MirrorCache (mc) concept vs MirrorBrain (mb) concept¶

Scanning¶

mb uses daily full scan of all files on all mirrors, without regard of whether files were ever downloaded or changed recently. This may be waste of resources. mc scans only those locations which are needed by users and prioritize the scans according to popularity.
It may take up to 24 hours before mb notices that file has gone from a mirror. Clients will be incorrectly redirected and receive 404 error. mc is making sure that file exists on selected mirror and never redirects to locations where file was missing for a while.
New files are added by scanners in mb, which needs careful handling of deadlocks when two scanners attempt to add the same files. mc has separate jobs for keeping in sync information about files on the Main Server and for scanning mirrors. In addition, jobs have natural locking mechanism (https://docs.mojolicious.org/Minion#lock), which prevents conflicting operations.
New files are added by scanners in mb, which currently leads to many incorrect files in database. (Potentially overload of mb DB because of incorrectly configured mirror). (This may be fixed in cost of added coupling on mb architecture).

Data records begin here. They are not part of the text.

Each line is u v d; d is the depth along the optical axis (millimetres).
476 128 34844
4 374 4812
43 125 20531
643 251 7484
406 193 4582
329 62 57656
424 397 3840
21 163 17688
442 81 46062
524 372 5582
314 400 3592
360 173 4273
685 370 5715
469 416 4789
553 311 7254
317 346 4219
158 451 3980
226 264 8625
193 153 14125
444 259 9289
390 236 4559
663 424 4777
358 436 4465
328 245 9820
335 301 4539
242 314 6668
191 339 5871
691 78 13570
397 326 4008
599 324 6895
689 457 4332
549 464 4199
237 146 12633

mb relies on command line tool and cron to run jobs. User then manually reviews logs to find eventual problems (which is a challenge to do with current amount of logging).
mc has a popular, mature, fast and asynchronous job queue: https://docs.mojolicious.org/Minion, which includes prioritization, rescheduling, custom job queues, scalability (adding workers), manageability (assigning workers to particular queues), dashboard, search, etc.

mb relies on rendering of static files generated by a cron job.
mc uses the mojolicious.org framework, which has delayed rendering, javascript, etc.

Architecture
- By design mb uses local files for rendering directories in WebUI and for scanner jobs to detect files present on mirror. It is a complication for using several geographical instances of mb, so it's possible to configure Apache plugins with some periodical sync jobs to store empty files instead of keeping full content of files.
- mc is fileless by design, so it should be easy to spawn a new mc instance, which will become useful immediately.
Since at the moment filename is not enough to identify the content of a file (see https://github.com/openSUSE/open-build-service/issues/6690), additional identification is required (e.g. filesize + mtime). This will complicate mb approach even more. (It will need to sync additional info besides empty files).

While mc may lead to eventual increased traffic to the main server, both mc and mb must rely on robustness of the main server.

Last update: January 14, 2022